The most common scenario for Azure Lighthouse is a service provider managing resources in its customers’ Azure Active Directory (Azure AD) tenants. However, the capabilities of Azure Lighthouse can also be used to simplify cross-tenant management within an enterprise which uses multiple Azure AD tenants.

Single vs. multiple tenants

For most organizations, management is easier with a single Azure AD tenant. Having all resources within one tenant allows centralization of management tasks by designated users, user groups, or service principals within that tenant. We recommend using one tenant for your organization whenever possible.

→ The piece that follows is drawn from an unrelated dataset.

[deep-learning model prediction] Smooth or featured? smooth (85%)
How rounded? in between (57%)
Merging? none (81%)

At the same time, there are situations that may require an organization to maintain multiple Azure AD tenants. In some cases, this may be a temporary situation, as when acquisitions have taken place and a long-term tenant consolidation strategy will take some time to define. An organization may also need to maintain multiple tenants on an ongoing basis (due to wholly independent subsidiaries, geographical or legal requirements, and so on). In cases where a multi-tenant architecture is required, Azure Lighthouse can be used to centralize and streamline management operations. Subscriptions from multiple tenants can be onboarded for Azure delegated resource management, allowing designated users in a managing tenant to perform cross-tenant management functions in a centralized and scalable manner.

Tenant management architecture

When centralizing management operations across multiple tenants, you’ll need to determine which tenant will include the users performing management operations for the other tenants. In other words, you will need to determine which tenant will be the managing tenant for other tenants.

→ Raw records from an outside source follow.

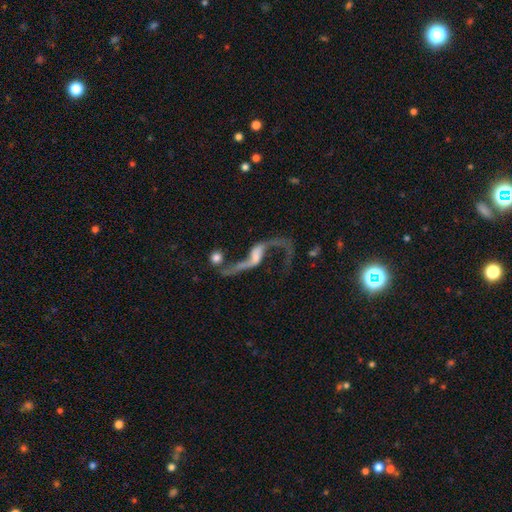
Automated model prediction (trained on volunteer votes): smooth-or-featured: featured or disk: 87% | smooth: 7% | star or artifact: 6%
  disk-edge-on: no: 92% | yes: 8%
    bar: weak: 39% | no: 38% | strong: 23%
    has-spiral-arms: yes: 92% | no: 8%
      spiral-winding: loose: 94% | medium: 5% | tight: 2%
      spiral-arm-count: 2: 90% | 1: 5% | can't tell: 1% | 3: 1% | 4: 1% | more than 4: 1%
    bulge-size: small: 36% | moderate: 28% | none: 25% | large: 8% | dominant: 3%
  merging: none: 45% | major disturbance: 22% | merger: 20% | minor disturbance: 13%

For example, say your organization has a single tenant that we’ll call Tenant A. Your organization then acquires two additional tenants, Tenant B and Tenant C, and you have business reasons that require you to maintain them as separate tenants.

Your organization wants to use the same policy definitions, backup practices, and security processes across all tenants. Since you already have users (including user groups and service principals) that are responsible for performing these tasks within Tenant A, you can onboard all of the subscriptions within Tenant B and Tenant C so that those same users in Tenant A can perform those tasks.

Users in Tenant A managing resources in Tenant B and Tenant C

Security and access considerations

In most enterprise scenarios, you’ll want to delegate a full subscription to Azure Lighthouse, although you can also delegate only specific resource groups within a subscription.

Either way, be sure to follow the principle of least privilege when defining which users will have access to resources. Doing so helps to ensure that users only have the permissions needed to perform the required tasks and reduces the chance of inadvertent errors.

Azure Lighthouse only provides logical links between a managing tenant and managed tenants, rather than physically moving data or resources. Furthermore, the access always goes in only one direction, from the managing tenant to the managed tenants. Users and groups in the managing tenant should continue to use multi-factor authentication when performing management operations on managed tenant resources.

Enterprises with internal or external governance and compliance guardrails can use Azure Activity logs to meet their transparency requirements. When enterprise tenants have established managing and managed tenant relationships, users in each tenant can monitor and gain visibility to actions taken by the users in the other tenant by viewing logged activity.

Onboarding process considerations

Subscriptions (or resource groups within a subscription) can be onboarded to Azure Lighthouse either by deploying Azure Resource Manager templates or through Managed Services offers published to Azure Marketplace, either privately or publicly.

Since enterprise users will normally be able to gain direct access to the enterprise’s tenants, and there’s no need to market or promote a management offering, it’s generally faster and more straightforward to deploy directly with Azure Resource Manager templates. While we refer to service providers and customers in the onboarding guidance, enterprises can use the same processes.

If you prefer, tenants within an enterprise can be onboarded by publishing a Managed Services offer to Azure Marketplace. To ensure that the offer is only available to the appropriate tenants, be sure that your plans are marked as private. With a private plan, you can provide the subscription IDs for each tenant that you plan to onboard, and no one else will be able to get your offer.

Terminology notes

For cross-tenant management within the enterprise, references to service providers in the Azure Lighthouse documentation can be understood to apply to the managing tenant within an enterprise—that is, the tenant that includes the users who will manage resources in other tenants through Azure delegated resource management. Similarly, references to customers can be understood to apply to the tenants that are delegating resources to be managed through users in the managing tenant.

For instance, in the example described above, Tenant A can be thought of as the service provider tenant (the managing tenant) and Tenant B and Tenant C can be thought of as the customer tenants.

In that example, Tenant A users with the appropriate permissions can view and manage delegated resources in the My customers page of the Azure portal. Likewise, Tenant B and Tenant C users with the appropriate permissions can view and manage the resources that have been delegated to Tenant A in the Service providers page of the Azure portal.